The Persians has been placed second in this volume, as the oldest play whose date is certainly known. It was brought out in 472 B.C., eight years after the sea-fight of Salamis which it commemorates, and five years before the Seven against Thebes (467 B.C.). It is thought to be the second play of a Trilogy, standing between the Phineus and the Glaucus. Phineus was a legendary seer, of the Argonautic era—Tiresias and Phineus, prophets old
—and the play named after him may have contained a prophecy of the great conflict which is actually described in The Persae: the plot of the Glaucus is unknown. In any case, The Persians was produced before the eyes of a generation which had seen the struggles, West against East, at Marathon and Thermopylæ, Salamis and Plataea. It is as though Shakespeare had commemorated, through the lips of a Spanish survivor, in the ears of old councillors of Philip the Second, the dispersal of the Armada.

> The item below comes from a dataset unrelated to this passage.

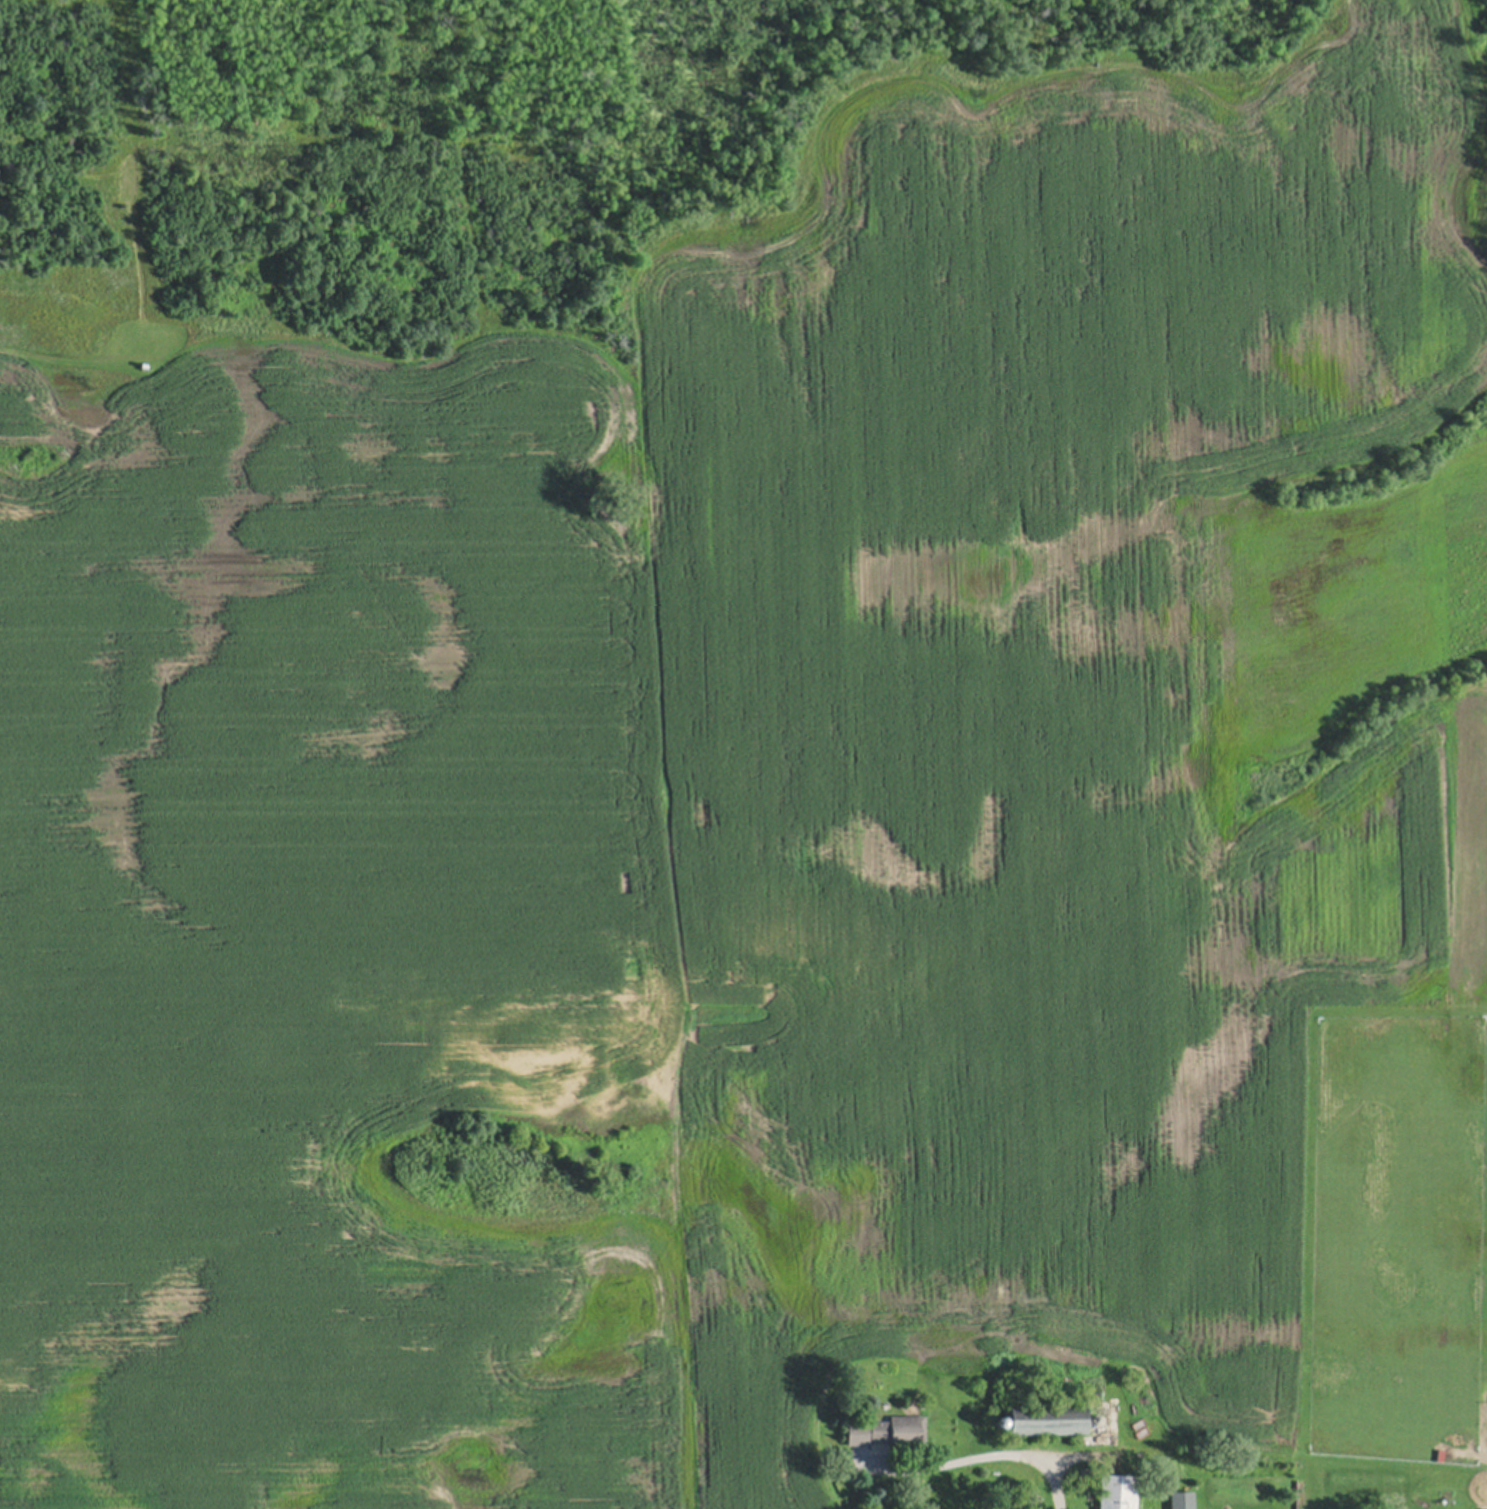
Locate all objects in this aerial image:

Against the piteous want of manliness on the part of the returning Xerxes, we may well set the grave and dignified patriotism of Atossa, the Queen-mother of the Persian kingdom; the loyalty, in spite of their bewilderment, of the aged men who form the Chorus; and, above all, the royal phantom of Darius, evoked from the shadowland by the libations of Atossa and by the appealing cries of the Chorus. The latter, indeed, hardly dare to address the kingly ghost: but Atossa bravely narrates to him the catastrophe, of which, in the lower world, Darius has known nothing, though he realizes that disaster, soon or late, is the lot of mortal power. As the tale is unrolled, a spirit of prophecy possesses him, and he foretells the coming slaughter of Plataea; then, with a last royal admonition that the defeated Xerxes shall, on his return, be received with all ceremony and observance, and with a characteristic warning to the aged men, that they must take such pleasures as they may, in their waning years, he returns to the shades. The play ends with the undignified reappearance of Xerxes, and a melancholy procession into the palace of Susa. It was, perhaps, inevitable that this close of the great drama should verge on the farcical, and that the poltroonery of Xerxes should, in a measure, obscure Aeschylus' generous portraiture of Atossa and Darius. But his magnificent picture of the battle of Salamis is unequalled in the poetic annals of naval war. No account of the flight of the Armada, no record of Lepanto or Trafalgar, can be justly set beside it.